Configuration Description
\(n_r = 1\) (single-goal regression) Base configuration; fast synthesis.
\(n_r = 2\) (2-subset goal regression) Improved solution quality in 7/8 domains (1.1%–25.0%), at higher synthesis and instantiation cost.
\(n_r = 3\) (3-subset goal regression) Marginal improvement over \(n_r = 2\).

Key Findings

  • Moose solves nearly all classical and numeric planning problems (719.6/720), substantially outperforming Lama (558) and the best SLearn configuration (282.6).
  • Synthesis efficiency: Moose is faster than the best SLearn configuration in 5/8 domains and consistently uses less memory (<1 GB vs. up to 7.6 GB).
  • Empirical optimality: Although no theoretical guarantee of optimality is given, Moose empirically produces optimal plans in all observed cases.
  • Encoding rules as axioms generally outperforms vanilla SymK: the benefit of search space reduction exceeds the overhead of axiom evaluation.
  • Solution quality: Moose outperforms Lama and ENHSP in 5/8 classical domains and 3/4 numeric domains.

Highlights & Insights

  • Elegant yet effective pipeline: Decompose goals → solve optimally → regress → lift.
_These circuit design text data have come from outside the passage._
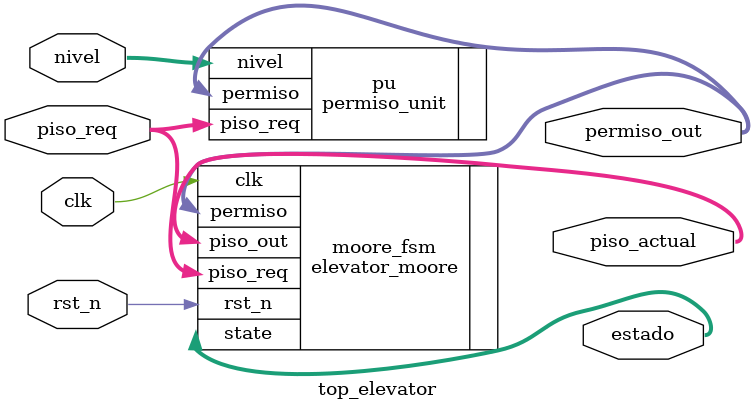
<source format=v>
`timescale 1ns / 1ps

// top_elevator.v
// Conecta el generador de permisos y la FSM Moore

module top_elevator(
    input  wire        clk,           // Reloj
    input  wire        rst_n,         // Reset activo en bajo
    input  wire [3:0]  nivel,         // Piso actual (one-hot)
    input  wire [3:0]  piso_req,      // Pisos solicitados (one-hot)
    output wire [3:0]  permiso_out,   // Vector de permisos generados
    output wire [1:0]  estado,        // Estado actual codificado
    output wire [3:0]  piso_actual    // Piso actual en formato one-hot
);

    // Instancia del generador de permisos
    permiso_unit pu (
        .nivel(nivel),
        .piso_req(piso_req),
        .permiso(permiso_out)
    );

    // Instancia de la FSM Moore
    elevator_moore moore_fsm (
        .clk(clk),
        .rst_n(rst_n),
        .permiso(permiso_out),
        .piso_req(piso_req),
        .state(estado),
        .piso_out(piso_actual)
    );
endmodule

</source>
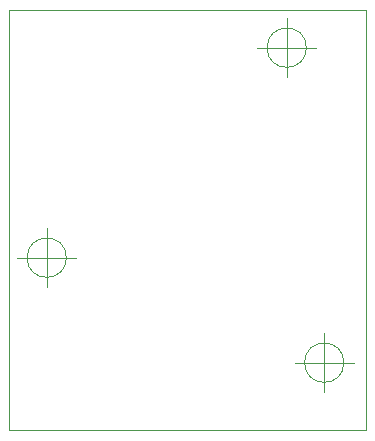
<source format=gbr>
G04 #@! TF.GenerationSoftware,KiCad,Pcbnew,(5.1.5)-3*
G04 #@! TF.CreationDate,2021-02-15T21:04:51-05:00*
G04 #@! TF.ProjectId,c128-sram,63313238-2d73-4726-916d-2e6b69636164,rev?*
G04 #@! TF.SameCoordinates,Original*
G04 #@! TF.FileFunction,Profile,NP*
%FSLAX46Y46*%
G04 Gerber Fmt 4.6, Leading zero omitted, Abs format (unit mm)*
G04 Created by KiCad (PCBNEW (5.1.5)-3) date 2021-02-15 21:04:51*
%MOMM*%
%LPD*%
G04 APERTURE LIST*
%ADD10C,0.050000*%
G04 APERTURE END LIST*
D10*
X88661666Y-110490000D02*
G75*
G03X88661666Y-110490000I-1666666J0D01*
G01*
X84495000Y-110490000D02*
X89495000Y-110490000D01*
X86995000Y-107990000D02*
X86995000Y-112990000D01*
X65166666Y-101600000D02*
G75*
G03X65166666Y-101600000I-1666666J0D01*
G01*
X61000000Y-101600000D02*
X66000000Y-101600000D01*
X63500000Y-99100000D02*
X63500000Y-104100000D01*
X85486666Y-83820000D02*
G75*
G03X85486666Y-83820000I-1666666J0D01*
G01*
X81320000Y-83820000D02*
X86320000Y-83820000D01*
X83820000Y-81320000D02*
X83820000Y-86320000D01*
X60325000Y-116205000D02*
X60325000Y-80645000D01*
X90551000Y-116205000D02*
X60325000Y-116205000D01*
X90551000Y-80645000D02*
X90551000Y-116205000D01*
X60325000Y-80645000D02*
X90551000Y-80645000D01*
M02*

</source>
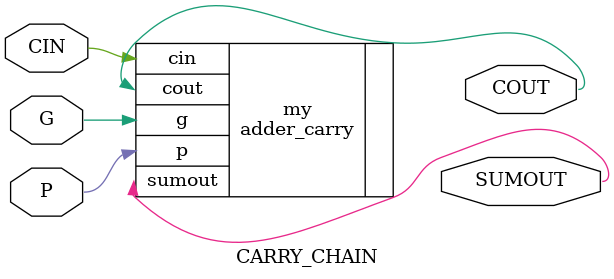
<source format=v>
module CARRY_CHAIN(P, G, CIN, SUMOUT, COUT);
    input wire  P, G, CIN;
    output wire SUMOUT, COUT;
    adder_carry my(.p(P), .g(G), .cin(CIN), .sumout(SUMOUT), .cout(COUT));
endmodule
</source>
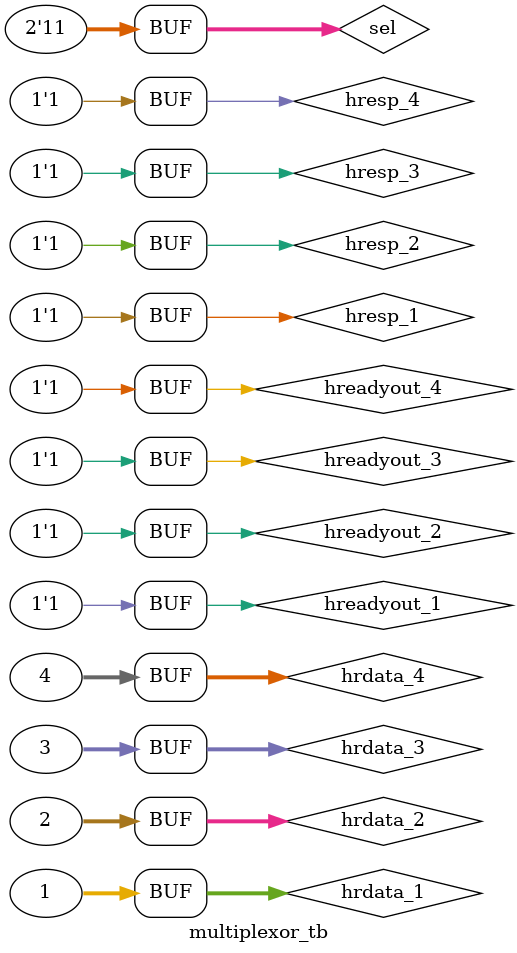
<source format=v>
`timescale 1ns/1ns

module multiplexor_tb();

reg [31:0] hrdata_1;
reg [31:0] hrdata_2;
reg [31:0] hrdata_3;
reg [31:0] hrdata_4;
reg hreadyout_1;
reg hreadyout_2;
reg hreadyout_3;
reg hreadyout_4;
reg hresp_1;
reg hresp_2;
reg hresp_3;
reg hresp_4;
reg [1:0] sel;
wire [31:0] hrdata;
wire hreadyout;
wire hresp;

initial begin
  hrdata_1 = 32'd1;
  hrdata_2 = 32'd2;
  hrdata_3 = 32'd3;
  hrdata_4 = 32'd4;
  hreadyout_1 = 1'b1;
  hreadyout_2 = 1'b1;
  hreadyout_3 = 1'b1;
  hreadyout_4 = 1'b1;
  hresp_1 =1;
  hresp_2 =1;
  hresp_3 =1;
  hresp_4 =1;
  sel = 2'b00;
  #20 sel = 2'b01;
  #20 sel = 2'b10;
  #20 sel = 2'b11;
end

ahb_mux dut(
  .hrdata_1(hrdata_1),
  .hrdata_2(hrdata_2),
  .hrdata_3(hrdata_3),
  .hrdata_4(hrdata_4),
  .hreadyout_1(hreadyout_1),
  .hreadyout_2(hreadyout_2),
  .hreadyout_3(hreadyout_3),
  .hreadyout_4(hreadyout_4),
  .hresp_1(hresp_1),
  .hresp_2(hresp_2),
  .hresp_3(hresp_3),
  .hresp_4(hresp_4),
  .sel(sel),
  .hrdata(hrdata),
  .hreadyout(hreadyout),
  .hresp(hresp)
);

endmodule




</source>
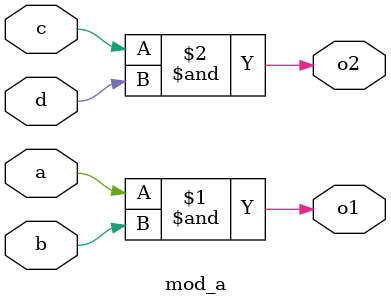
<source format=v>

module top_module ( 
    input a, 
    input b, 
    input c,
    input d,
    output out1,
    output out2
);
    mod_a ins1(out1, out2, a, b, c, d); // this is module instantiation with position
endmodule


// example sub module mod_a
module mod_a 
(
    output  o1, o2,
    input   a, b, c, d
);
    assign o1 = a & b;
    assign o2 = c & d;
endmodule   

</source>
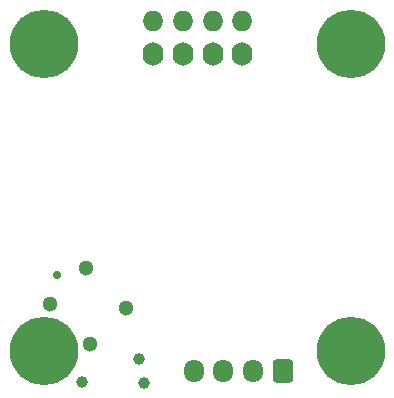
<source format=gbr>
%TF.GenerationSoftware,KiCad,Pcbnew,7.0.8*%
%TF.CreationDate,2023-10-26T11:05:39-04:00*%
%TF.ProjectId,lemon-pepper,6c656d6f-6e2d-4706-9570-7065722e6b69,rev?*%
%TF.SameCoordinates,PX8b85c60PY52f2218*%
%TF.FileFunction,Soldermask,Bot*%
%TF.FilePolarity,Negative*%
%FSLAX46Y46*%
G04 Gerber Fmt 4.6, Leading zero omitted, Abs format (unit mm)*
G04 Created by KiCad (PCBNEW 7.0.8) date 2023-10-26 11:05:39*
%MOMM*%
%LPD*%
G01*
G04 APERTURE LIST*
G04 Aperture macros list*
%AMRoundRect*
0 Rectangle with rounded corners*
0 $1 Rounding radius*
0 $2 $3 $4 $5 $6 $7 $8 $9 X,Y pos of 4 corners*
0 Add a 4 corners polygon primitive as box body*
4,1,4,$2,$3,$4,$5,$6,$7,$8,$9,$2,$3,0*
0 Add four circle primitives for the rounded corners*
1,1,$1+$1,$2,$3*
1,1,$1+$1,$4,$5*
1,1,$1+$1,$6,$7*
1,1,$1+$1,$8,$9*
0 Add four rect primitives between the rounded corners*
20,1,$1+$1,$2,$3,$4,$5,0*
20,1,$1+$1,$4,$5,$6,$7,0*
20,1,$1+$1,$6,$7,$8,$9,0*
20,1,$1+$1,$8,$9,$2,$3,0*%
G04 Aperture macros list end*
%ADD10C,0.990600*%
%ADD11C,0.700000*%
%ADD12C,1.300000*%
%ADD13O,1.750000X1.750000*%
%ADD14O,1.750000X2.000000*%
%ADD15C,5.800000*%
%ADD16RoundRect,0.250000X0.600000X0.725000X-0.600000X0.725000X-0.600000X-0.725000X0.600000X-0.725000X0*%
%ADD17O,1.700000X1.950000*%
G04 APERTURE END LIST*
D10*
%TO.C,J301*%
X-9718333Y-15684655D03*
X-4925529Y-13718012D03*
X-4537805Y-15712678D03*
%TD*%
D11*
%TO.C,J201*%
X-11891366Y-6598979D03*
D12*
X-9416493Y-6033293D03*
X-12457052Y-9073852D03*
X-6022380Y-9427406D03*
X-9062939Y-12467965D03*
%TD*%
D13*
%TO.C,M101*%
X-3700000Y14900000D03*
D14*
X-3700000Y12150000D03*
D13*
X-1200000Y14900000D03*
D14*
X-1200000Y12150000D03*
D13*
X1300000Y14900000D03*
D14*
X1300000Y12150000D03*
D13*
X3800000Y14900000D03*
D14*
X3800000Y12150000D03*
%TD*%
D15*
%TO.C,H101*%
X-13000000Y-13000000D03*
X13000000Y-13000000D03*
X-13000000Y13000000D03*
X13000000Y13000000D03*
%TD*%
D16*
%TO.C,J101*%
X7225000Y-14725000D03*
D17*
X4725000Y-14725000D03*
X2225000Y-14725000D03*
X-275000Y-14725000D03*
%TD*%
M02*

</source>
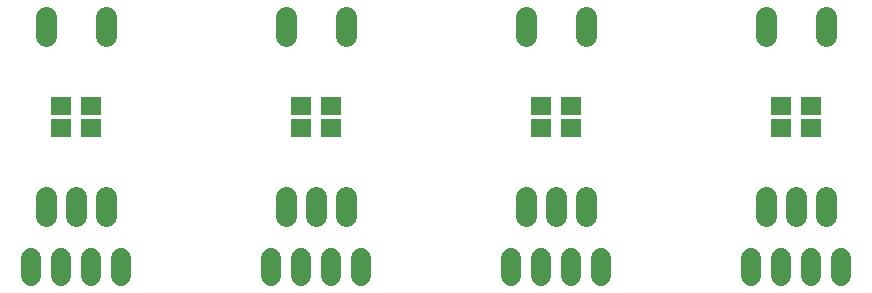
<source format=gbr>
G04 EAGLE Gerber RS-274X export*
G75*
%MOMM*%
%FSLAX34Y34*%
%LPD*%
%INSoldermask Bottom*%
%IPPOS*%
%AMOC8*
5,1,8,0,0,1.08239X$1,22.5*%
G01*
%ADD10C,1.727200*%
%ADD11C,1.803200*%
%ADD12R,1.703200X1.503200*%
%ADD13R,1.803200X1.503200*%


D10*
X127000Y33020D02*
X127000Y17780D01*
X101600Y17780D02*
X101600Y33020D01*
X76200Y33020D02*
X76200Y17780D01*
X50800Y17780D02*
X50800Y33020D01*
D11*
X114300Y68200D02*
X114300Y84200D01*
X88900Y84200D02*
X88900Y68200D01*
X63500Y68200D02*
X63500Y84200D01*
X114300Y220600D02*
X114300Y236600D01*
X63500Y236600D02*
X63500Y220600D01*
D12*
X101600Y142900D03*
X101600Y161900D03*
D13*
X76200Y142900D03*
X76200Y161900D03*
D10*
X330200Y33020D02*
X330200Y17780D01*
X304800Y17780D02*
X304800Y33020D01*
X279400Y33020D02*
X279400Y17780D01*
X254000Y17780D02*
X254000Y33020D01*
D11*
X317500Y68200D02*
X317500Y84200D01*
X292100Y84200D02*
X292100Y68200D01*
X266700Y68200D02*
X266700Y84200D01*
X317500Y220600D02*
X317500Y236600D01*
X266700Y236600D02*
X266700Y220600D01*
D12*
X304800Y142900D03*
X304800Y161900D03*
D13*
X279400Y142900D03*
X279400Y161900D03*
D10*
X533400Y33020D02*
X533400Y17780D01*
X508000Y17780D02*
X508000Y33020D01*
X482600Y33020D02*
X482600Y17780D01*
X457200Y17780D02*
X457200Y33020D01*
D11*
X520700Y68200D02*
X520700Y84200D01*
X495300Y84200D02*
X495300Y68200D01*
X469900Y68200D02*
X469900Y84200D01*
X520700Y220600D02*
X520700Y236600D01*
X469900Y236600D02*
X469900Y220600D01*
D12*
X508000Y142900D03*
X508000Y161900D03*
D13*
X482600Y142900D03*
X482600Y161900D03*
D10*
X736600Y33020D02*
X736600Y17780D01*
X711200Y17780D02*
X711200Y33020D01*
X685800Y33020D02*
X685800Y17780D01*
X660400Y17780D02*
X660400Y33020D01*
D11*
X723900Y68200D02*
X723900Y84200D01*
X698500Y84200D02*
X698500Y68200D01*
X673100Y68200D02*
X673100Y84200D01*
X723900Y220600D02*
X723900Y236600D01*
X673100Y236600D02*
X673100Y220600D01*
D12*
X711200Y142900D03*
X711200Y161900D03*
D13*
X685800Y142900D03*
X685800Y161900D03*
M02*

</source>
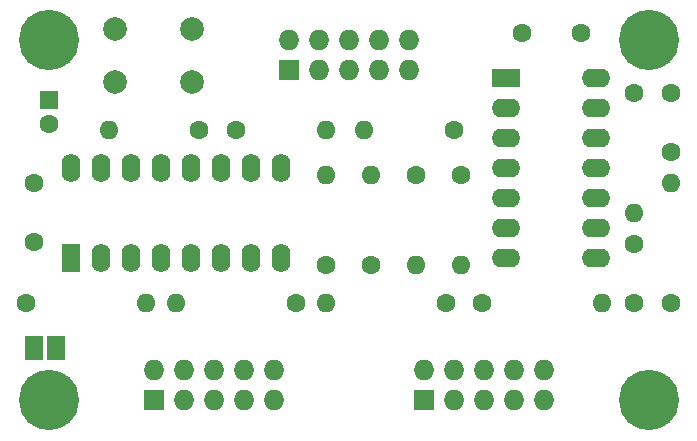
<source format=gts>
G04 #@! TF.GenerationSoftware,KiCad,Pcbnew,(5.1.8)-1*
G04 #@! TF.CreationDate,2022-05-22T17:32:25+02:00*
G04 #@! TF.ProjectId,Amiga CD32,416d6967-6120-4434-9433-322e6b696361,rev?*
G04 #@! TF.SameCoordinates,Original*
G04 #@! TF.FileFunction,Soldermask,Top*
G04 #@! TF.FilePolarity,Negative*
%FSLAX46Y46*%
G04 Gerber Fmt 4.6, Leading zero omitted, Abs format (unit mm)*
G04 Created by KiCad (PCBNEW (5.1.8)-1) date 2022-05-22 17:32:25*
%MOMM*%
%LPD*%
G01*
G04 APERTURE LIST*
%ADD10O,1.600000X1.600000*%
%ADD11C,1.600000*%
%ADD12R,2.400000X1.600000*%
%ADD13O,2.400000X1.600000*%
%ADD14R,1.600000X1.600000*%
%ADD15R,1.600000X2.400000*%
%ADD16O,1.600000X2.400000*%
%ADD17R,1.500000X2.000000*%
%ADD18O,1.727200X1.727200*%
%ADD19R,1.727200X1.727200*%
%ADD20C,2.000000*%
%ADD21C,5.100000*%
G04 APERTURE END LIST*
D10*
X165608000Y-99695000D03*
D11*
X155448000Y-99695000D03*
D10*
X142240000Y-99695000D03*
D11*
X152400000Y-99695000D03*
D10*
X123825000Y-85090000D03*
D11*
X131445000Y-85090000D03*
D10*
X146050000Y-88900000D03*
D11*
X146050000Y-96520000D03*
D10*
X145415000Y-85090000D03*
D11*
X153035000Y-85090000D03*
D10*
X153670000Y-96520000D03*
D11*
X153670000Y-88900000D03*
D10*
X142240000Y-85090000D03*
D11*
X134620000Y-85090000D03*
D10*
X149860000Y-96520000D03*
D11*
X149860000Y-88900000D03*
D10*
X127000000Y-99695000D03*
D11*
X116840000Y-99695000D03*
D10*
X129540000Y-99695000D03*
D11*
X139700000Y-99695000D03*
D10*
X171450000Y-89535000D03*
D11*
X171450000Y-99695000D03*
X171450000Y-81915000D03*
X171450000Y-86915000D03*
D12*
X157480000Y-80645000D03*
D13*
X165100000Y-95885000D03*
X157480000Y-83185000D03*
X165100000Y-93345000D03*
X157480000Y-85725000D03*
X165100000Y-90805000D03*
X157480000Y-88265000D03*
X165100000Y-88265000D03*
X157480000Y-90805000D03*
X165100000Y-85725000D03*
X157480000Y-93345000D03*
X165100000Y-83185000D03*
X157480000Y-95885000D03*
X165100000Y-80645000D03*
D14*
X118745000Y-82550000D03*
D11*
X118745000Y-84550000D03*
D15*
X120650000Y-95885000D03*
D16*
X138430000Y-88265000D03*
X123190000Y-95885000D03*
X135890000Y-88265000D03*
X125730000Y-95885000D03*
X133350000Y-88265000D03*
X128270000Y-95885000D03*
X130810000Y-88265000D03*
X130810000Y-95885000D03*
X128270000Y-88265000D03*
X133350000Y-95885000D03*
X125730000Y-88265000D03*
X135890000Y-95885000D03*
X123190000Y-88265000D03*
X138430000Y-95885000D03*
X120650000Y-88265000D03*
D11*
X168275000Y-94695000D03*
X168275000Y-99695000D03*
D17*
X119380000Y-103505000D03*
X117475000Y-103505000D03*
D11*
X117475000Y-94535000D03*
X117475000Y-89535000D03*
X168275000Y-81915000D03*
D10*
X168275000Y-92075000D03*
D18*
X149225000Y-77470000D03*
X146685000Y-77470000D03*
X144145000Y-77470000D03*
X141605000Y-77470000D03*
X139065000Y-77470000D03*
X149225000Y-80010000D03*
X146685000Y-80010000D03*
X144145000Y-80010000D03*
X141605000Y-80010000D03*
D19*
X139065000Y-80010000D03*
D18*
X160655000Y-105410000D03*
X158115000Y-105410000D03*
X155575000Y-105410000D03*
X153035000Y-105410000D03*
X150495000Y-105410000D03*
X160655000Y-107950000D03*
X158115000Y-107950000D03*
X155575000Y-107950000D03*
X153035000Y-107950000D03*
D19*
X150495000Y-107950000D03*
D11*
X163830000Y-76835000D03*
X158830000Y-76835000D03*
D19*
X127635000Y-107950000D03*
D18*
X130175000Y-107950000D03*
X132715000Y-107950000D03*
X135255000Y-107950000D03*
X137795000Y-107950000D03*
X127635000Y-105410000D03*
X130175000Y-105410000D03*
X132715000Y-105410000D03*
X135255000Y-105410000D03*
X137795000Y-105410000D03*
D20*
X124385000Y-80990000D03*
X124385000Y-76490000D03*
X130885000Y-80990000D03*
X130885000Y-76490000D03*
D21*
X118745000Y-107950000D03*
X169545000Y-107950000D03*
X169545000Y-77470000D03*
X118745000Y-77455001D03*
D11*
X142240000Y-96520000D03*
D10*
X142240000Y-88900000D03*
M02*

</source>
This four-step process synthesises generalised policies with conceptual clarity.
  • Theoretical guarantees: Completeness for satisficing planning is proved under the TGIC condition; completeness for optimal planning is proved under TGIC + OGI.
  • Planning states as databases, rules as queries: SQLite is leveraged for efficient rule grounding, elegantly reusing mature database optimisation infrastructure.
  • Identification of ESHO domains (Easy-to-Solve, Hard-to-Optimise): Domains that are P-time solvable but NP-hard to optimise are precisely where Moose excels.
  • Generalisation to numeric planning: The same framework extends naturally to numeric planning domains (NFerry, NMiconic, NMinecraft, NTransport).

Limitations & Future Work

  • The TGI assumption does not hold in many planning domains (e.g., the Sussman Anomaly in Blocksworld), limiting the method's applicability.
  • The training set size required for theoretical guarantees is exponential in domain size in the worst case.
  • The greedy decomposition strategy may fail when goals exhibit complex interdependencies (e.g., mutually exclusive goals).
  • The number of rules grows rapidly with \(n_r\), causing instantiation cost to increase by an order of magnitude.
  • Domains requiring transitive closure computation are not handled.
  • Synthesis relies on an optimal planner (A* + LM-cut), limiting efficiency when subproblems are themselves hard to solve optimally.
  • Loom (Illanes & McIlraith, 2019): Generates quantified problems via equivalent-object bagging and synthesises policies with a FOND planner.
  • PG3 (Yang et al., 2022): Performs heuristic search over the space of generalised policies, also employing goal regression to handle "missing" states.
  • Sketch Learner (Drexler et al., 2022): Learns sketches (abstract descriptions) at higher synthesis cost.
  • Long history of goal regression: From STRIPS (Fikes et al., 1972) to Waldinger (1977) to Reiter (2001), Moose revitalises this classical technique in a bottom-up manner.
  • Insight: Combining classical formal methods from planning with modern data-driven policy learning can yield significant advances on practical benchmarks.

Rating

  • Novelty: ⭐⭐⭐⭐ — Combining goal regression with goal decomposition for generalised plan synthesis is novel; the theoretical analysis (complexity classification of TGI/SGI/OGI) is rigorous.
  • Experimental Thoroughness: ⭐⭐⭐⭐⭐ — Covers 8 classical and 4 numeric domains, evaluates both satisficing and optimal planning, and assesses synthesis cost, instantiation cost, and solution quality.
  • Writing Quality: ⭐⭐⭐⭐ — The theoretical sections are rigorous and the algorithmic pseudocode is clear, though the paper is lengthy and requires careful reading.
  • Value: ⭐⭐⭐⭐ — Substantially advances the state of the art on ESHO domains and addresses a practical scalability challenge for general-purpose planners.